A. Salzer et al. (Organometallics, 2000, 19, pp. 5471-5476) have reported the preparation of a seven-membered BINAP-ruthenium complex from a (bispentadienyl)Ru compound as starting complex.
D. A. Dobbs et al. (Angew. Chem. 2000, volume 112, pp. 2080-2083) describe a ruthenium-containing precatalyst having a P—P-coordinated DuPhos ligand. The cyclic compound is an Ru hybrid species and has an uncharged cyclooctatrienyl ligand. It is very sensitive and was prepared in a glove box (inert gas: Ar containing <1 ppm of oxygen). Such sensitive compounds are not very suitable for industrial use.
WO 00/37478 describes transition metal complexes which have a metal atom of transition group 7 or 8 and in which both P atoms of a diphosphine ligand are simultaneously coordinated to the central atom, but the complexes are neither isolated nor characterized. No preparative method is described; rather, the complexes are generated by combining the ligands and the appropriate transition metal salts in the reaction solvent shortly before use (“in-situ”). These in-situ processes are prior art. Few studies have hitherto been carried out on the structure of the metal complexes generated in-situ; the corresponding complexes were not isolated but instead used directly in the reaction mixture for homogeneous catalysis, in particular for catalytic hydrogenation. The mechanistic studies are carried out using model systems which do not correspond to the real active catalytic species.

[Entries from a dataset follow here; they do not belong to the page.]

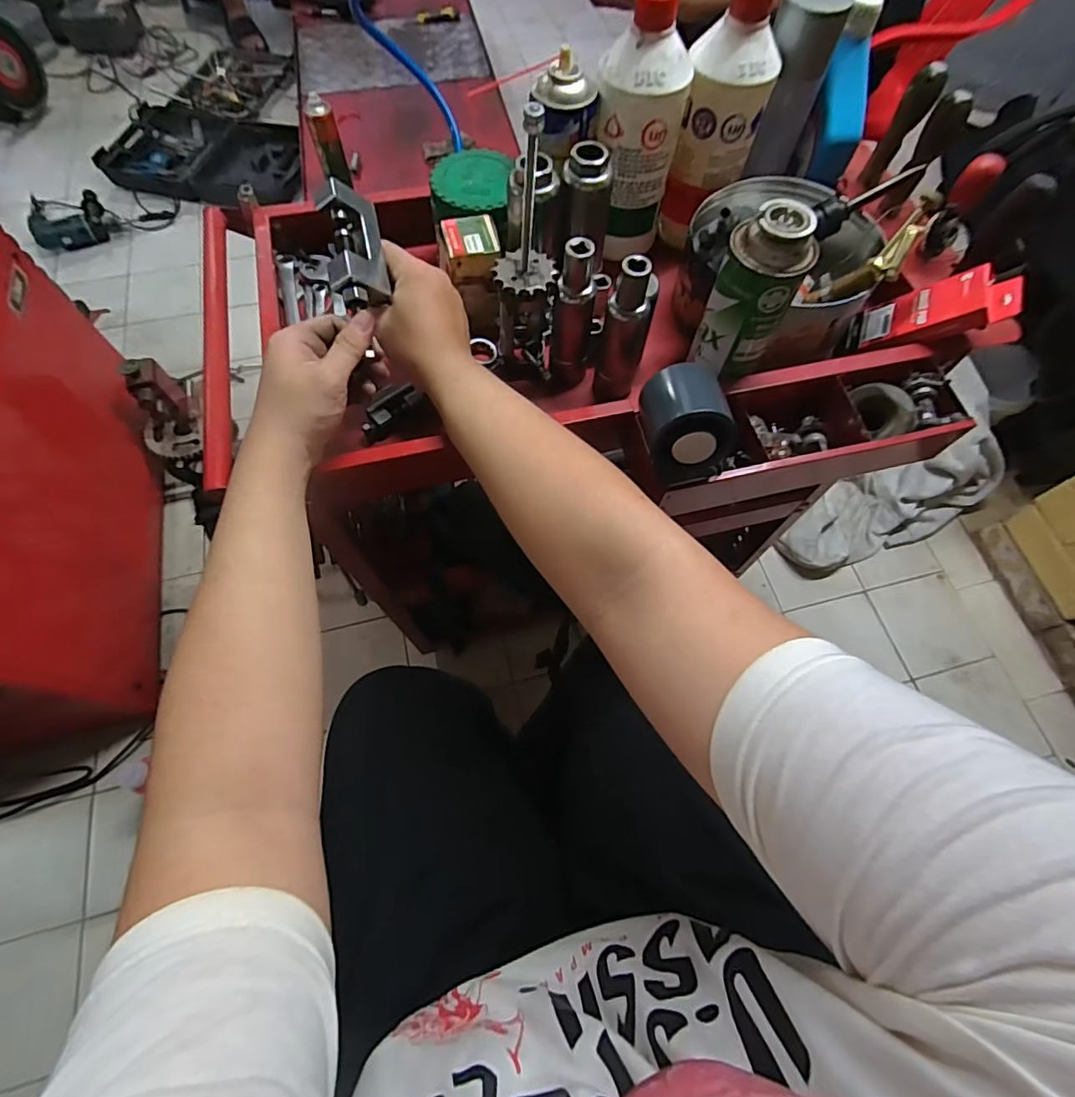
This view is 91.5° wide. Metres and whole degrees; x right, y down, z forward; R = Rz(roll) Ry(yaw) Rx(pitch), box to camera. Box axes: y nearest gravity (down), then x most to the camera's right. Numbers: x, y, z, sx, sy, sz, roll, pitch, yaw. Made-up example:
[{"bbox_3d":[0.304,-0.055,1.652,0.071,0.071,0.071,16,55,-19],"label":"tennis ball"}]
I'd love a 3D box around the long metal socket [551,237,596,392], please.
[{"bbox_3d":[0.033,-0.212,0.488,0.036,0.135,0.031,5,66,1],"label":"long metal socket"}]

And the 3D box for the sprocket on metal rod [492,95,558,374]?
[{"bbox_3d":[-0.010,-0.250,0.454,0.055,0.219,0.062,6,66,2],"label":"sprocket on metal rod"}]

U.S. Pat. No. 6,455,460 describes a ruthenium catalyst obtainable by a process which comprises putting together an appropriate Ru(II) complex, a chelating diphosphine and an acid comprising an non-coordinating anion. The reaction is performed under an oxygen-free atmosphere.

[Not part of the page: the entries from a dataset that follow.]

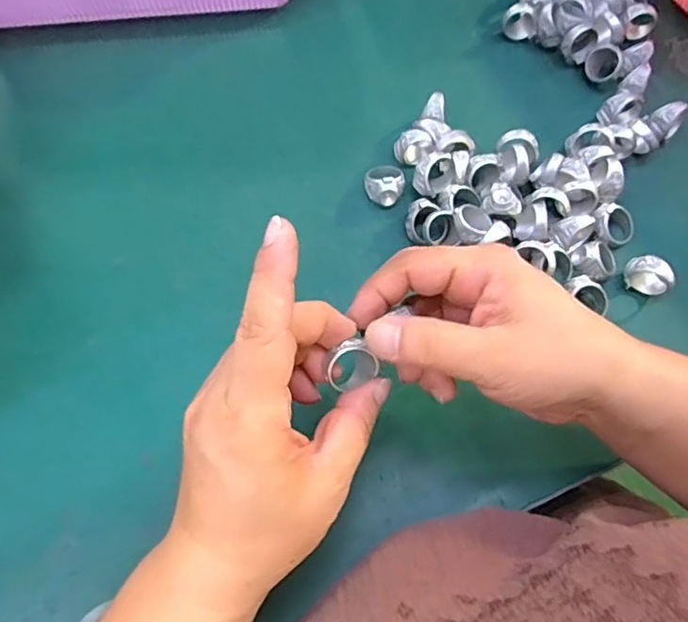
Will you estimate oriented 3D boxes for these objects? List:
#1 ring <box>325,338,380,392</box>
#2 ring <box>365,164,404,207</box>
[{"bbox_3d":[0.003,0.024,0.256,0.023,0.012,0.016,-25,66,-11],"label":"ring"},{"bbox_3d":[0.026,-0.083,0.380,0.025,0.019,0.028,4,64,3],"label":"ring"}]

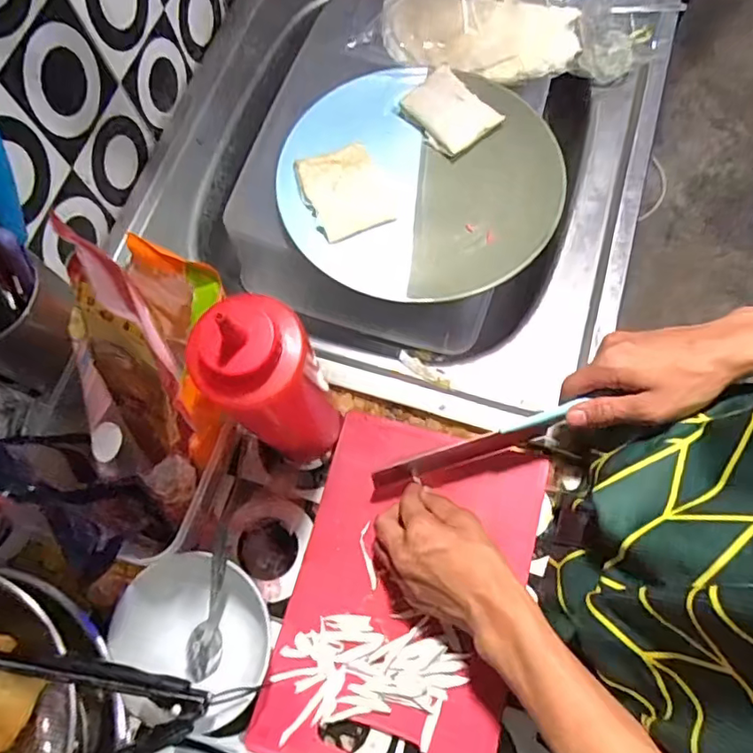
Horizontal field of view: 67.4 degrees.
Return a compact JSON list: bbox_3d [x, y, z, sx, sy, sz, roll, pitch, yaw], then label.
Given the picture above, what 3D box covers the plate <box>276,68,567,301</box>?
[{"bbox_3d":[0.042,-0.185,0.530,0.262,0.022,0.241,-1,71,2],"label":"plate"}]

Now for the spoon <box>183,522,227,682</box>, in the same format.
[{"bbox_3d":[-0.130,0.174,0.436,0.029,0.020,0.120,10,98,6],"label":"spoon"}]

Disadvantages of the catalytic hydrogenation processes described hitherto and the catalysts used therein are, in particular, the low reactivity, the low enantioselectivities and a high consumption of noble metal-containing catalyst, i.e. a low “substrate/catalyst” (S/C) ratio. Furthermore, long hydrogenation times are required. In addition, many of the complexes described are difficult to synthesize, are air-sensitive and are not very suitable for industrial use.